Write out the entries below exactly, starting at the first line and stopping after the line that contains "They often include"; skip all pictures.
Source information below:
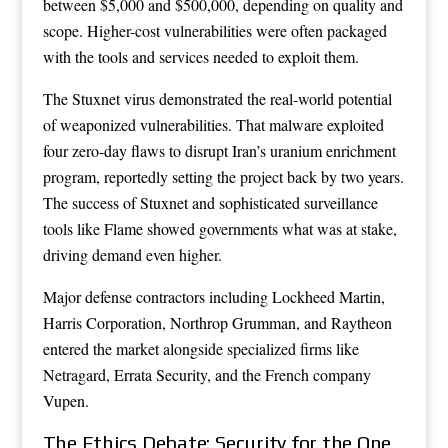
between $5,000 and $500,000, depending on quality and
scope. Higher-cost vulnerabilities were often packaged
with the tools and services needed to exploit them.
The Stuxnet virus demonstrated the real-world potential
of weaponized vulnerabilities. That malware exploited
four zero-day flaws to disrupt Iran’s uranium enrichment
program, reportedly setting the project back by two years.
The success of Stuxnet and sophisticated surveillance
tools like Flame showed governments what was at stake,
driving demand even higher.
Major defense contractors including Lockheed Martin,
Harris Corporation, Northrop Grumman, and Raytheon
entered the market alongside specialized firms like
Netragard, Errata Security, and the French company
Vupen.
The Ethics Debate: Security for the One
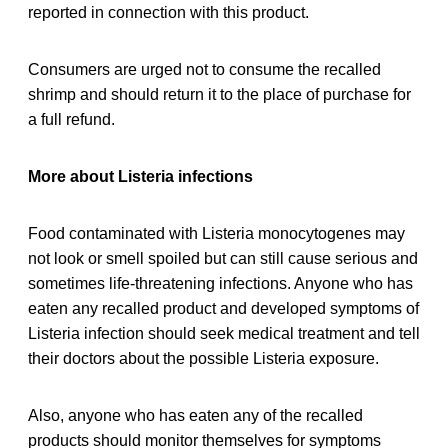
reported in connection with this product.
Consumers are urged not to consume the recalled
shrimp and should return it to the place of purchase for
a full refund.
More about Listeria infections
Food contaminated with Listeria monocytogenes may
not look or smell spoiled but can still cause serious and
sometimes life-threatening infections. Anyone who has
eaten any recalled product and developed symptoms of
Listeria infection should seek medical treatment and tell
their doctors about the possible Listeria exposure.
Also, anyone who has eaten any of the recalled
products should monitor themselves for symptoms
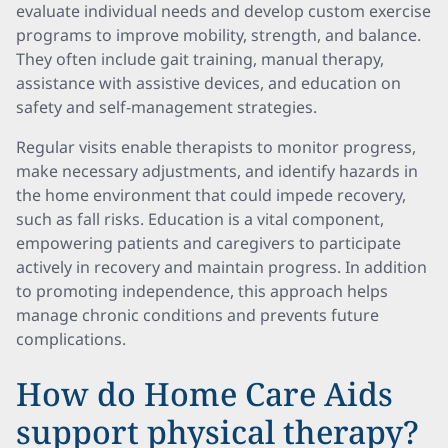
evaluate individual needs and develop custom exercise
programs to improve mobility, strength, and balance.
They often include gait training, manual therapy,
assistance with assistive devices, and education on
safety and self-management strategies.
Regular visits enable therapists to monitor progress,
make necessary adjustments, and identify hazards in
the home environment that could impede recovery,
such as fall risks. Education is a vital component,
empowering patients and caregivers to participate
actively in recovery and maintain progress. In addition
to promoting independence, this approach helps
manage chronic conditions and prevents future
complications.
How do Home Care Aids
support physical therapy?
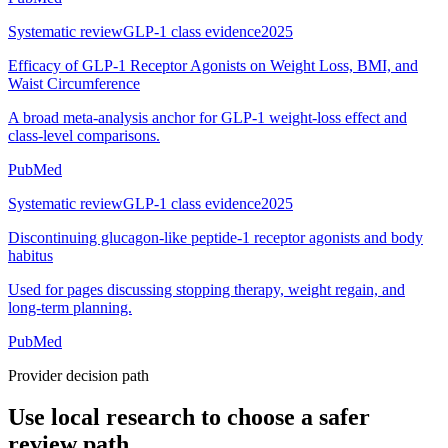
Systematic review
GLP-1 class evidence
2025
Efficacy of GLP-1 Receptor Agonists on Weight Loss, BMI, and
Waist Circumference
A broad meta-analysis anchor for GLP-1 weight-loss effect and
class-level comparisons.
PubMed
Systematic review
GLP-1 class evidence
2025
Discontinuing glucagon-like peptide-1 receptor agonists and body
habitus
Used for pages discussing stopping therapy, weight regain, and
long-term planning.
PubMed
Provider decision path
Use local research to choose a safer
review path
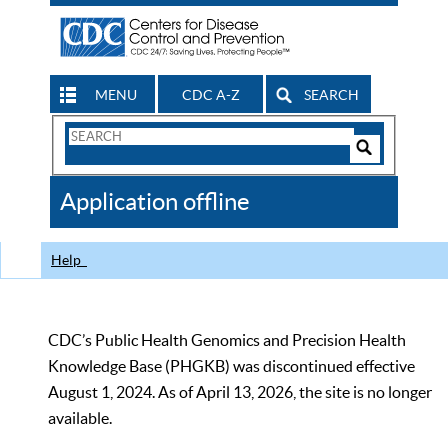
MENU
CDC A-Z
SEARCH
Search
Form
Search
Controls
The
Application offline
CDC
Help
CDC’s Public Health Genomics and Precision Health
Knowledge Base (PHGKB) was discontinued effective
August 1, 2024. As of April 13, 2026, the site is no longer
available.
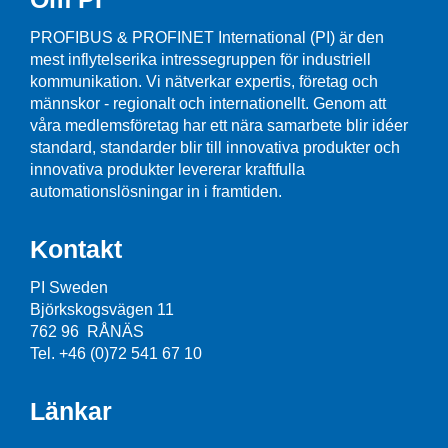
PROFIBUS & PROFINET International (PI) är den
mest inflytelserika intressegruppen för industriell
kommunikation. Vi nätverkar expertis, företag och
männskor - regionalt och internationellt. Genom att
våra medlemsföretag har ett nära samarbete blir idéer
standard, standarder blir till innovativa produkter och
innovativa produkter levererar kraftfulla
automationslösningar in i framtiden.
Kontakt
PI Sweden
Björkskogsvägen 11
762 96 RÅNÄS
Tel. +46 (0)72 541 67 10
Länkar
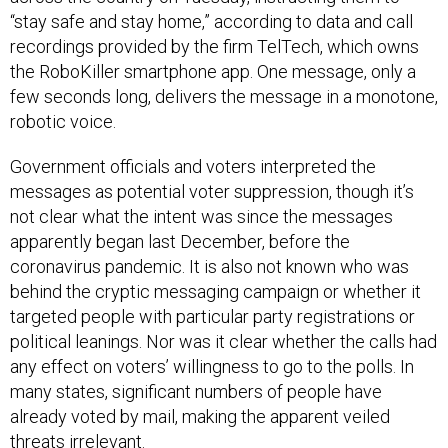
“stay safe and stay home,” according to data and call
recordings provided by the firm TelTech, which owns
the RoboKiller smartphone app. One message, only a
few seconds long, delivers the message in a monotone,
robotic voice.
Government officials and voters interpreted the
messages as potential voter suppression, though it’s
not clear what the intent was since the messages
apparently began last December, before the
coronavirus pandemic. It is also not known who was
behind the cryptic messaging campaign or whether it
targeted people with particular party registrations or
political leanings. Nor was it clear whether the calls had
any effect on voters’ willingness to go to the polls. In
many states, significant numbers of people have
already voted by mail, making the apparent veiled
threats irrelevant.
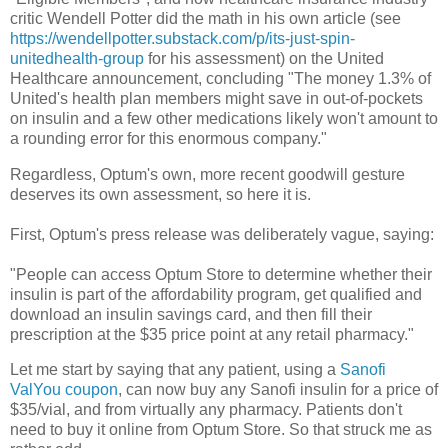
critic Wendell Potter did the math in his own article (see
https://wendellpotter.substack.com/p/its-just-spin-
unitedhealth-group
for his assessment) on the United
Healthcare announcement, concluding "The money 1.3% of
United's health plan members might save in out-of-pockets
on insulin and a few other medications likely won't amount to
a rounding error for this enormous company."
Regardless, Optum's own, more recent goodwill gesture
deserves its own assessment, so here it is.
First, Optum's press release was deliberately vague, saying:
"People can access Optum Store to determine whether their
insulin is part of the affordability program, get qualified and
download an insulin savings card, and then fill their
prescription at the $35 price point at any retail pharmacy."
Let me start by saying that any patient, using a
Sanofi
ValYou coupon
, can now buy any Sanofi insulin for a price of
$35/vial, and from virtually any pharmacy. Patients don't
need to buy it online from Optum Store. So that struck me as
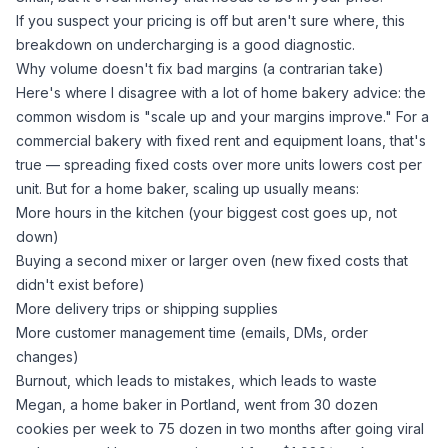
If you suspect your pricing is off but aren't sure where,
this
breakdown on undercharging
is a good diagnostic.
Why volume doesn't fix bad margins (a contrarian take)
Here's where I disagree with a lot of home bakery advice: the
common wisdom is "scale up and your margins improve." For a
commercial bakery with fixed rent and equipment loans, that's
true — spreading fixed costs over more units lowers cost per
unit. But for a home baker, scaling up usually means:
More hours in the kitchen (your biggest cost goes up, not
down)
Buying a second mixer or larger oven (new fixed costs that
didn't exist before)
More delivery trips or shipping supplies
More customer management time (emails, DMs, order
changes)
Burnout, which leads to mistakes, which leads to waste
Megan, a home baker in Portland, went from 30 dozen
cookies per week to 75 dozen in two months after going viral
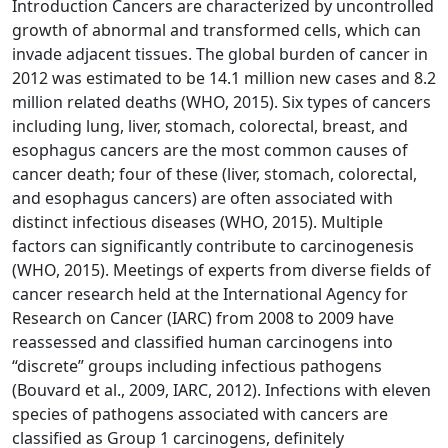
Introduction Cancers are characterized by uncontrolled
growth of abnormal and transformed cells, which can
invade adjacent tissues. The global burden of cancer in
2012 was estimated to be 14.1 million new cases and 8.2
million related deaths (WHO, 2015). Six types of cancers
including lung, liver, stomach, colorectal, breast, and
esophagus cancers are the most common causes of
cancer death; four of these (liver, stomach, colorectal,
and esophagus cancers) are often associated with
distinct infectious diseases (WHO, 2015). Multiple
factors can significantly contribute to carcinogenesis
(WHO, 2015). Meetings of experts from diverse fields of
cancer research held at the International Agency for
Research on Cancer (IARC) from 2008 to 2009 have
reassessed and classified human carcinogens into
“discrete” groups including infectious pathogens
(Bouvard et al., 2009, IARC, 2012). Infections with eleven
species of pathogens associated with cancers are
classified as Group 1 carcinogens, definitely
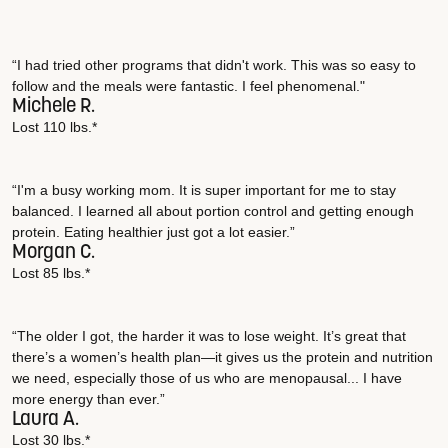
“I had tried other programs that didn't work. This was so easy to
follow and the meals were fantastic. I feel phenomenal."
Michele R.
Lost 110 lbs.*
“I'm a busy working mom. It is super important for me to stay
balanced. I learned all about portion control and getting enough
protein. Eating healthier just got a lot easier.”
Morgan C.
Lost 85 lbs.*
“The older I got, the harder it was to lose weight. It’s great that
there’s a women’s health plan—it gives us the protein and nutrition
we need, especially those of us who are menopausal... I have
more energy than ever.”
Laura A.
Lost 30 lbs.*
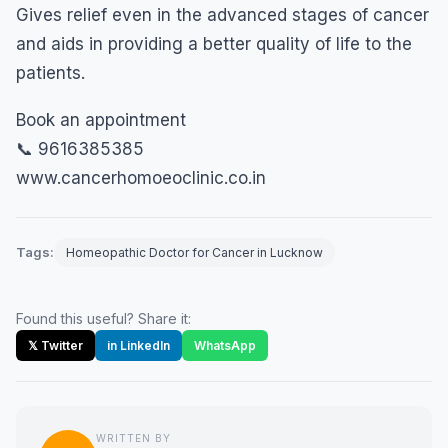
Gives relief even in the advanced stages of cancer
and aids in providing a better quality of life to the
patients.
Book an appointment
📞 9616385385
www.cancerhomoeoclinic.co.in
Tags:
Homeopathic Doctor for Cancer in Lucknow
Found this useful? Share it:
𝕏 Twitter
in LinkedIn
WhatsApp
WRITTEN BY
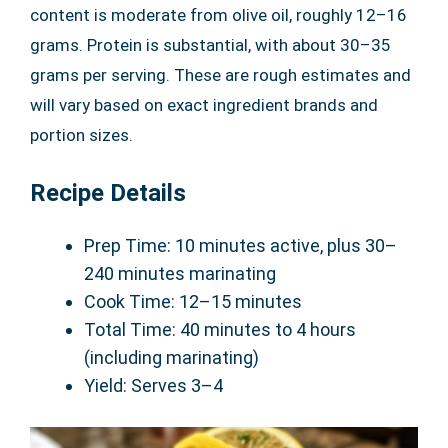
content is moderate from olive oil, roughly 12–16
grams. Protein is substantial, with about 30–35
grams per serving. These are rough estimates and
will vary based on exact ingredient brands and
portion sizes.
Recipe Details
Prep Time: 10 minutes active, plus 30–
240 minutes marinating
Cook Time: 12–15 minutes
Total Time: 40 minutes to 4 hours
(including marinating)
Yield: Serves 3–4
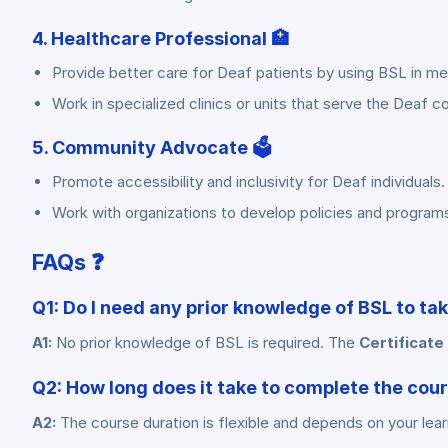
4. Healthcare Professional 🏥
Provide better care for Deaf patients by using BSL in me
Work in specialized clinics or units that serve the Deaf 
5. Community Advocate 🗳️
Promote accessibility and inclusivity for Deaf individuals.
Work with organizations to develop policies and program
FAQs ❓
Q1: Do I need any prior knowledge of BSL to ta
A1:
No prior knowledge of BSL is required. The
Certificate
Q2: How long does it take to complete the cou
A2:
The course duration is flexible and depends on your lea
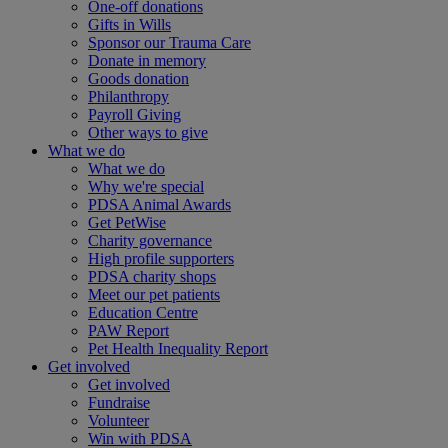
One-off donations
Gifts in Wills
Sponsor our Trauma Care
Donate in memory
Goods donation
Philanthropy
Payroll Giving
Other ways to give
What we do
What we do
Why we're special
PDSA Animal Awards
Get PetWise
Charity governance
High profile supporters
PDSA charity shops
Meet our pet patients
Education Centre
PAW Report
Pet Health Inequality Report
Get involved
Get involved
Fundraise
Volunteer
Win with PDSA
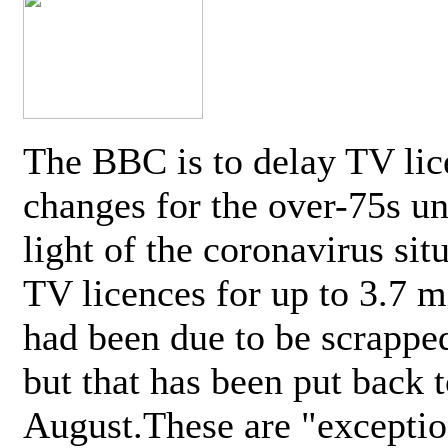
The BBC is to delay TV lic
changes for the over-75s un
light of the coronavirus sit
TV licences for up to 3.7 m
had been due to be scrappe
but that has been put back t
August.These are "exceptio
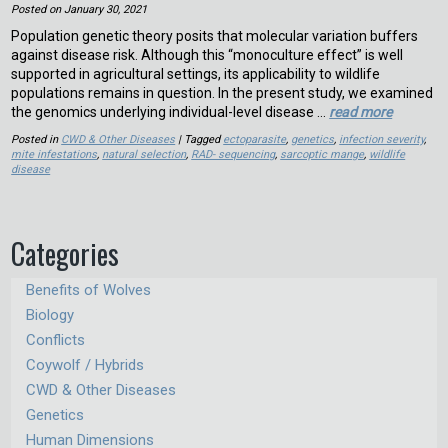
Posted on
January 30, 2021
Population genetic theory posits that molecular variation buffers
against disease risk. Although this “monoculture effect” is well
supported in agricultural settings, its applicability to wildlife
populations remains in question. In the present study, we examined
the genomics underlying individual-level disease …
read more
Posted in
CWD & Other Diseases
| Tagged
ectoparasite
,
genetics
,
infection severity
,
mite infestations
,
natural selection
,
RAD- sequencing
,
sarcoptic mange
,
wildlife
disease
Categories
Benefits of Wolves
Biology
Conflicts
Coywolf / Hybrids
CWD & Other Diseases
Genetics
Human Dimensions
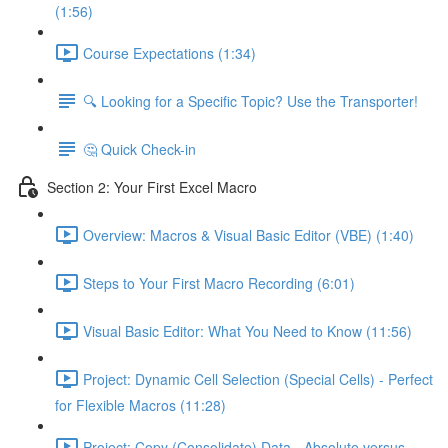
(1:56)
Course Expectations (1:34)
🔍 Looking for a Specific Topic? Use the Transporter!
🤔 Quick Check-in
Section 2: Your First Excel Macro
Overview: Macros & Visual Basic Editor (VBE) (1:40)
Steps to Your First Macro Recording (6:01)
Visual Basic Editor: What You Need to Know (11:56)
Project: Dynamic Cell Selection (Special Cells) - Perfect
for Flexible Macros (11:28)
Project: Copy (Consolidate) Data - Absolute versus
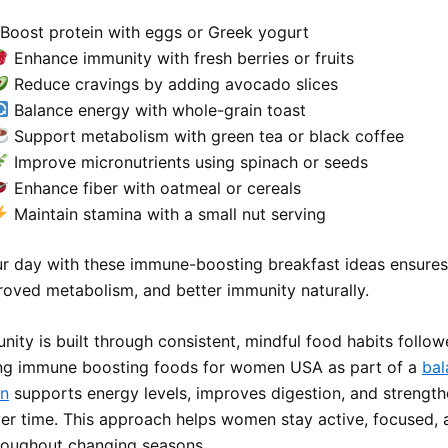
Boost protein with eggs or Greek yogurt
Enhance immunity with fresh berries or fruits
Reduce cravings by adding avocado slices
Balance energy with whole-grain toast
Support metabolism with green tea or black coffee
Improve micronutrients using spinach or seeds
Enhance fiber with oatmeal or cereals
Maintain stamina with a small nut serving
ur day with these immune-boosting breakfast ideas ensures
roved metabolism, and better immunity naturally.
nity is built through consistent, mindful food habits follo
ing immune boosting foods for women USA as part of a
bal
an
supports energy levels, improves digestion, and strength
er time. This approach helps women stay active, focused, 
hroughout changing seasons.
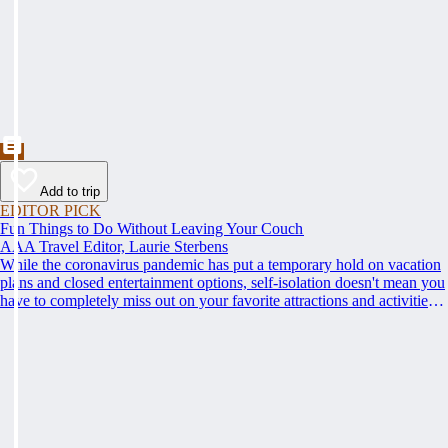
Add to trip
EDITOR PICK
Fun Things to Do Without Leaving Your Couch
AAA Travel Editor, Laurie Sterbens
While the coronavirus pandemic has put a temporary hold on vacation
plans and closed entertainment options, self-isolation doesn't mean you
have to completely miss out on your favorite attractions and activities.
Many are offering virtual options so you can enjoy them from the
comfort and safety of your own home until it's time to get back out and
see them in person. Here are just a few of the virtual experiences you
can enjoy while self-isolating.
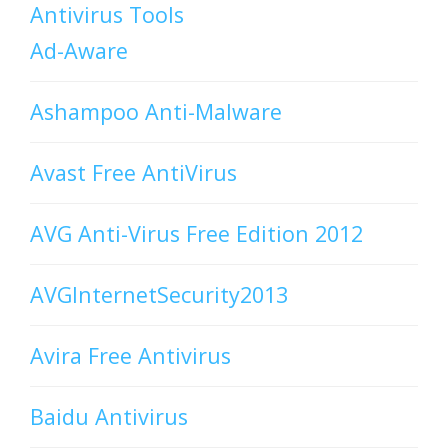
Antivirus Tools
Ad-Aware
Ashampoo Anti-Malware
Avast Free AntiVirus
AVG Anti-Virus Free Edition 2012
AVGInternetSecurity2013
Avira Free Antivirus
Baidu Antivirus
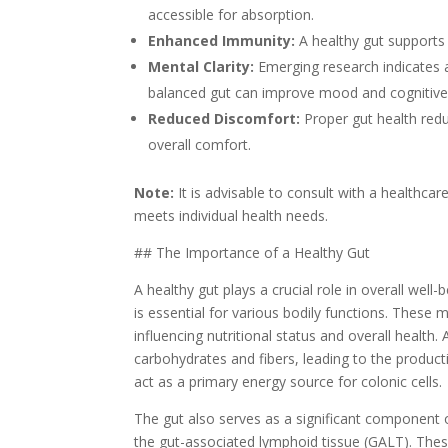
accessible for absorption.
Enhanced Immunity:
A healthy gut supports
Mental Clarity:
Emerging research indicates 
balanced gut can improve mood and cognitive 
Reduced Discomfort:
Proper gut health redu
overall comfort.
Note:
It is advisable to consult with a healthca
meets individual health needs.
## The Importance of a Healthy Gut
A healthy gut plays a crucial role in overall we
is essential for various bodily functions. These 
influencing nutritional status and overall health
carbohydrates and fibers, leading to the producti
act as a primary energy source for colonic cells.
The gut also serves as a significant component
the gut-associated lymphoid tissue (GALT). Thes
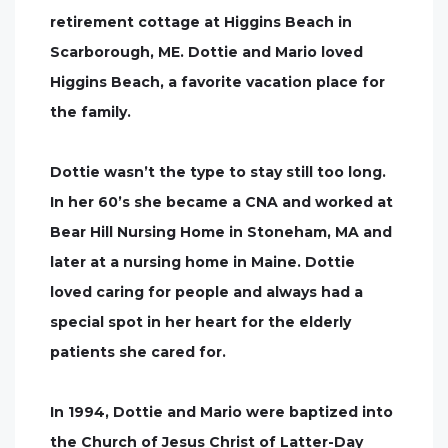
retirement cottage at Higgins Beach in
Scarborough, ME. Dottie and Mario loved
Higgins Beach, a favorite vacation place for
the family.
Dottie wasn’t the type to stay still too long.
In her 60’s she became a CNA and worked at
Bear Hill Nursing Home in Stoneham, MA and
later at a nursing home in Maine. Dottie
loved caring for people and always had a
special spot in her heart for the elderly
patients she cared for.
In 1994, Dottie and Mario were baptized into
the Church of Jesus Christ of Latter-Day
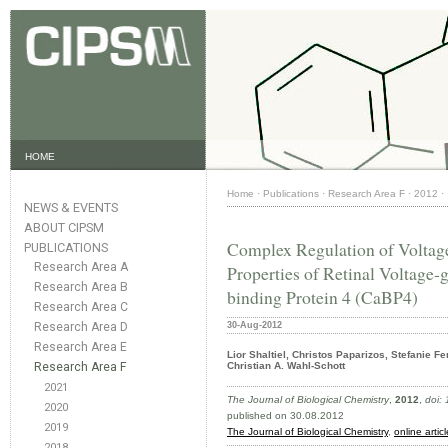
HOME
Home
·
Publications
·
Research Area F
·
2012
·
NEWS & EVENTS
ABOUT CIPSM
Complex Regulation of Voltage
PUBLICATIONS
Research Area A
Properties of Retinal Voltage
Research Area B
binding Protein 4 (CaBP4)
Research Area C
Research Area D
30-Aug-2012
Research Area E
Lior Shaltiel, Christos Paparizos, Stefanie 
Research Area F
Christian A. Wahl-Schott
2021
The Journal of Biological Chemistry
,
2012
,
doi:
2020
published on 30.08.2012
2019
The Journal of Biological Chemistry
,
online articl
2018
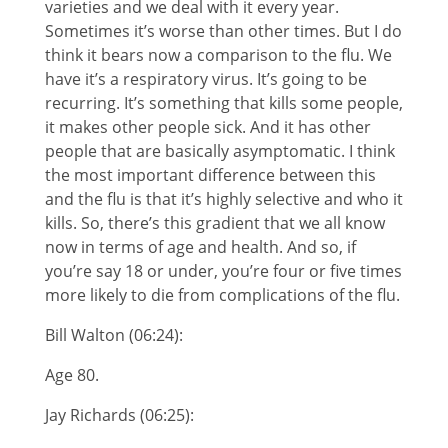
varieties and we deal with it every year.
Sometimes it’s worse than other times. But I do
think it bears now a comparison to the flu. We
have it’s a respiratory virus. It’s going to be
recurring. It’s something that kills some people,
it makes other people sick. And it has other
people that are basically asymptomatic. I think
the most important difference between this
and the flu is that it’s highly selective and who it
kills. So, there’s this gradient that we all know
now in terms of age and health. And so, if
you’re say 18 or under, you’re four or five times
more likely to die from complications of the flu.
Bill Walton (06:24):
Age 80.
Jay Richards (06:25):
End of Source information.
▸ **Answer for the task**
between $5,000 and $500,000, depending on quality and
scope. Higher-cost vulnerabilities were often packaged
with the tools and services needed to exploit them.
The Stuxnet virus demonstrated the real-world potential
of weaponized vulnerabilities. That malware exploited
four zero-day flaws to disrupt Iran’s uranium enrichment
program, reportedly setting the project back by two years.
The success of Stuxnet and sophisticated surveillance
tools like Flame showed governments what was at stake,
driving demand even higher.
Major defense contractors including Lockheed Martin,
Harris Corporation, Northrop Grumman, and Raytheon
entered the market alongside specialized firms like
Netragard, Errata Security, and the French company
Vupen.
The Ethics Debate: Security for the One
reported in connection with this product.
Consumers are urged not to consume the recalled
shrimp and should return it to the place of purchase for
a full refund.
More about Listeria infections
Food contaminated with Listeria monocytogenes may
not look or smell spoiled but can still cause serious and
sometimes life-threatening infections. Anyone who has
eaten any recalled product and developed symptoms of
Listeria infection should seek medical treatment and tell
their doctors about the possible Listeria exposure.
Also, anyone who has eaten any of the recalled
products should monitor themselves for symptoms
evaluate individual needs and develop custom exercise
programs to improve mobility, strength, and balance.
They often include gait training, manual therapy,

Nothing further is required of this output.